Es gibt aber noch eine andere Form der Hingabe. Sie lässt sich sehr schön bei Kindern beobachten, die ganz versunken in ihr Tun sind, die hingebungsvoll einfach lustig sein können. Auch im Singen wird diese Form der Hingabe geübt. Ich übe sie auch im Betrachten von Kunstwerken. Diese Hingabe ist eine Form von Genuss, vielmehr als angestrengtes Tun. Sie ist Bereicherung und nicht fortwährende Entäußerung. Mir scheint, sie sei im Christentum der letzten zwei Jahrhunderte einfach übersehen worden. Die moralischen Ansprüche wurden hochgeschraubt, aber von Genuss war in dieser Glaubensform nicht die Rede.

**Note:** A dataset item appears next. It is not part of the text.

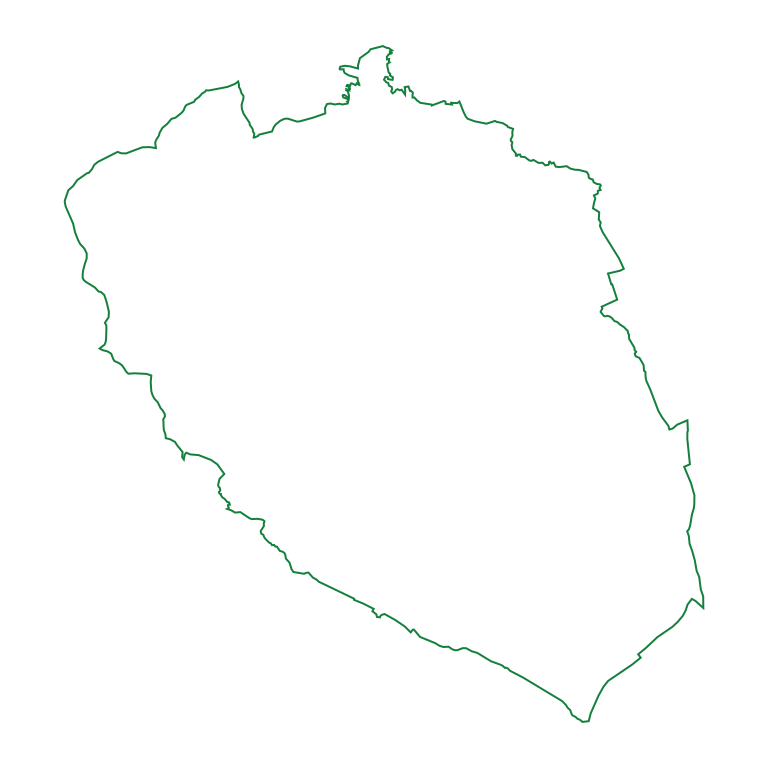 Solont, Bacau, Romania
{"feature_id": "2599482B29549349723291", "entity_name": "Solont", "entity_type": "district", "adm_level": 2, "iso_a3": "ROU", "parent_name": "Romania", "parent_adm1": "Bacau", "projection": "orthographic", "projection_center": [26.52, 46.567], "detail": "fine", "context": "isolated", "style": "outline", "palette": "green", "viewbox_px": 768, "rotation_deg": 0, "n_neighbors": 0, "source": "geoboundaries", "source_scale": "gbopen_adm2", "svg_char_len": 5993}
<svg xmlns="http://www.w3.org/2000/svg" viewBox="0 0 768 768"><path d="M691.0,483.2L684.2,466.8L689.9,464.3L687.3,438.8L687.4,432.1L687.9,430.6L687.4,420.3L677.3,424.6L672.6,428.6L669.4,429.5L668.3,425.7L662.4,417.8L658.4,411.0L650.3,389.6L646.3,380.7L645.6,377.2L645.4,371.8L644.0,370.7L643.6,365.0L639.5,358.0L635.8,356.3L635.1,355.0L634.8,353.5L636.2,351.8L634.7,350.3L634.4,347.7L629.2,339.0L628.9,334.4L628.2,333.5L627.7,330.9L623.8,327.0L619.9,324.5L617.3,322.0L614.5,321.1L611.8,318.0L609.9,316.6L607.4,315.8L605.1,316.4L603.8,315.9L600.6,311.9L602.4,308.3L601.7,306.7L617.2,299.6L612.2,284.3L611.3,284.3L608.0,273.5L620.1,270.7L623.8,268.8L619.0,258.4L602.5,231.9L599.9,225.9L600.7,222.6L598.8,219.5L599.2,212.2L593.0,208.4L594.0,202.9L595.3,198.6L593.9,195.4L597.7,193.7L597.9,190.8L600.5,190.0L599.5,188.0L600.8,185.3L600.1,184.4L596.6,183.9L593.6,182.2L592.8,179.5L590.7,179.0L588.8,177.7L588.5,174.8L586.8,172.0L578.8,169.9L574.8,169.7L570.4,168.6L566.7,166.2L559.1,167.1L555.7,166.6L553.6,162.6L551.6,163.5L549.9,161.6L549.0,162.1L548.8,164.4L548.3,164.9L545.2,165.3L542.6,162.8L538.5,162.9L533.4,159.9L531.6,160.8L529.4,160.5L524.9,157.1L520.9,156.7L520.0,154.5L518.1,154.6L517.1,155.9L515.8,155.6L515.9,153.5L512.4,149.2L511.6,145.0L512.2,143.5L512.2,142.0L510.9,140.9L510.8,140.2L510.8,139.3L512.5,136.0L512.3,131.9L513.1,128.9L507.9,127.0L507.2,125.8L502.6,123.1L496.4,121.8L495.1,120.9L486.5,123.7L474.6,121.3L467.6,118.7L465.9,116.7L463.7,112.3L459.4,101.5L457.3,103.1L451.3,102.8L452.0,104.5L445.7,103.9L445.5,101.6L443.8,101.0L431.8,105.5L431.7,104.6L420.3,102.8L416.9,100.4L414.4,97.5L412.6,97.6L412.5,94.9L412.9,93.1L412.5,92.2L410.8,90.8L410.1,91.0L408.4,86.5L404.7,87.1L405.2,90.2L405.1,94.6L401.6,89.7L399.9,90.3L397.5,89.2L396.1,89.9L394.5,92.2L392.6,93.3L391.2,91.4L392.1,89.0L391.7,87.0L389.0,85.6L388.2,83.0L386.5,82.4L384.0,79.7L385.3,77.0L386.3,76.8L387.8,77.3L387.9,79.1L392.5,79.9L392.8,79.0L392.9,77.3L389.9,75.4L390.2,73.7L388.7,72.6L387.4,66.6L387.1,64.1L389.5,62.4L388.8,62.2L389.1,59.0L387.0,59.4L386.8,56.9L388.6,54.5L391.6,53.3L391.7,52.8L389.9,52.6L389.9,51.2L392.1,50.5L388.7,48.1L386.8,47.9L382.8,46.1L370.5,49.3L368.6,51.9L359.9,58.2L358.0,65.4L358.0,68.5L349.7,66.3L344.7,65.8L340.3,66.7L339.6,68.9L339.9,69.4L343.6,69.3L343.9,71.4L344.7,73.0L348.6,75.3L357.5,77.9L357.8,80.6L359.4,84.6L359.4,85.0L358.5,84.7L356.9,83.2L355.6,85.1L351.6,83.3L350.8,83.6L350.3,85.6L347.6,84.9L347.0,85.2L346.6,86.2L348.6,86.6L349.9,88.0L349.9,89.0L348.9,88.9L349.2,90.4L346.2,89.2L346.2,90.4L347.8,91.2L349.0,95.5L348.9,98.0L344.5,95.0L343.1,95.0L342.6,95.6L343.3,97.5L347.6,99.0L348.5,100.0L348.5,100.7L347.2,101.6L348.0,102.3L347.7,103.5L342.4,104.5L339.3,103.7L334.9,104.5L330.4,103.5L326.9,104.1L325.0,108.2L325.3,113.4L313.3,117.6L299.5,121.4L297.0,121.6L287.7,118.6L284.4,118.8L280.2,120.8L275.6,124.6L273.7,127.3L272.0,131.5L259.1,134.6L258.0,136.0L254.6,137.5L253.7,137.5L254.3,133.6L252.9,131.4L252.8,129.3L249.7,124.7L249.6,122.9L243.6,113.8L241.9,109.0L241.6,104.9L243.5,98.2L243.4,95.8L241.5,93.3L240.1,88.8L239.0,87.3L239.0,84.9L238.2,81.5L235.0,83.9L227.5,86.9L208.8,90.5L206.1,90.3L205.0,91.7L202.0,93.6L199.2,96.8L195.2,99.8L194.1,101.8L186.6,104.9L185.1,106.7L183.6,110.4L181.8,112.7L175.5,117.7L171.4,118.9L167.4,123.7L162.3,128.0L159.6,132.8L158.9,135.6L156.1,140.0L155.2,142.6L155.9,148.1L149.6,147.1L142.3,147.3L126.1,153.4L121.4,153.3L117.6,151.9L98.0,161.8L94.3,164.8L91.9,169.3L88.7,172.9L87.1,173.2L77.2,180.1L73.2,185.9L68.3,190.3L65.1,199.7L64.7,201.6L65.7,206.6L73.1,223.6L75.1,232.5L78.1,240.1L80.2,244.1L84.4,248.6L86.7,253.4L86.7,258.4L84.7,264.4L83.0,271.1L82.6,275.8L82.8,278.1L83.7,280.0L85.9,281.9L94.8,287.4L98.6,291.5L101.1,292.1L104.3,295.0L106.6,302.0L108.5,310.0L108.9,311.9L108.6,317.3L104.9,322.8L106.3,325.3L106.4,327.9L106.1,338.8L105.7,341.7L104.7,344.5L99.6,348.5L102.4,350.1L107.6,351.4L111.2,353.7L113.2,359.0L114.4,361.0L119.2,363.2L122.1,365.4L126.5,372.0L128.4,373.7L134.7,373.3L146.6,373.9L151.3,375.5L150.7,382.1L151.3,391.1L152.4,394.8L154.4,398.7L157.8,402.4L160.6,408.2L162.5,410.2L164.8,414.2L164.9,416.6L163.3,419.2L163.6,426.8L163.9,430.1L165.4,434.3L165.8,438.2L170.0,439.2L175.0,441.9L177.2,445.4L182.6,452.0L182.1,457.0L183.8,459.5L184.7,454.6L186.3,452.7L190.2,454.4L198.6,455.1L211.2,460.0L217.4,464.4L224.3,474.0L219.5,478.9L218.1,484.9L218.7,486.8L219.9,488.1L220.2,490.5L218.8,492.2L219.5,493.6L221.0,494.1L220.8,495.0L222.2,497.2L224.9,499.1L227.0,501.8L228.9,502.3L229.4,503.0L229.8,504.7L228.2,504.7L227.8,505.6L228.7,507.4L228.7,508.2L227.2,508.9L231.2,510.3L235.1,512.6L240.3,512.1L249.7,518.4L252.0,519.1L257.0,518.8L261.9,519.5L263.5,520.3L264.5,521.3L263.8,523.4L263.9,526.0L260.7,531.1L261.3,533.7L263.4,534.9L264.1,537.0L265.5,539.0L269.0,542.5L271.0,543.5L271.9,545.1L274.2,545.0L275.2,546.5L277.0,546.7L279.8,550.9L282.6,551.7L284.5,553.1L285.2,554.4L285.9,558.6L289.4,562.5L291.6,569.3L293.4,572.0L304.1,573.8L305.9,572.9L308.5,572.6L312.9,577.6L316.7,579.7L318.7,581.7L354.1,598.7L354.0,599.8L363.5,603.7L373.7,608.9L372.4,611.2L376.4,614.4L376.9,616.9L379.9,617.4L380.3,616.1L381.7,614.9L384.5,614.0L395.1,619.9L404.8,626.5L410.7,632.4L412.6,629.9L413.8,629.5L420.1,637.0L434.9,643.0L439.7,645.9L443.5,647.0L448.5,646.7L452.5,649.4L455.0,650.2L457.3,650.2L462.9,648.1L466.1,648.2L472.1,651.4L477.3,652.9L490.9,661.2L500.7,664.8L502.8,665.9L504.9,667.9L505.7,667.6L507.8,668.4L510.2,670.9L522.8,677.4L562.3,701.2L565.9,705.0L567.7,707.8L570.3,710.2L571.8,714.6L572.5,715.4L575.5,716.9L577.5,718.8L579.8,719.7L582.5,721.9L588.7,721.2L590.7,713.4L598.5,695.7L603.5,686.7L608.1,680.9L632.4,664.4L640.7,657.7L638.2,654.3L645.6,648.2L657.3,637.2L672.3,626.9L677.8,621.8L682.9,615.7L685.7,610.3L687.6,604.5L691.9,598.9L695.4,600.9L703.3,608.0L703.2,596.3L700.8,589.5L699.2,577.0L696.6,570.7L694.8,560.4L692.3,551.3L689.6,543.8L688.8,536.0L687.2,531.2L688.9,529.4L690.1,525.7L691.9,514.8L693.9,507.9L694.3,504.2L694.4,495.2L691.0,483.2Z" fill="none" stroke="#15803d" stroke-width="2"/></svg>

Es gibt eine Hingabe, die den Zugang zur Welt ganz neu erschließt. Es ist die Hingabe derer, die staunend die Welt immer neu sehen, die sich Zeit nehmen für die alltäglichen Wunder. Wir leben fast ausschließlich in einer vorgeformten
künstlichen Wirklichkeit. Dahinter oder daneben oder darunter gibt es aber auch noch eine andere Wirklichkeit. Ich entdecke sie, wenn ich erkenne, dass hinter allen Bildern der Welt, hinter allen Vorstellungen von einem anderen Menschen noch einmal etwas ganz anderes zu entdecken ist. Um dorthin zu finden, muss ich aber aufmerksam und voll Hingabe wahrnehmen. Auch das ist Mühe um den anderen, aber sie wird zu einer Quelle nie versiegender Freude. Es ist die Freude des Heiligen Geistes.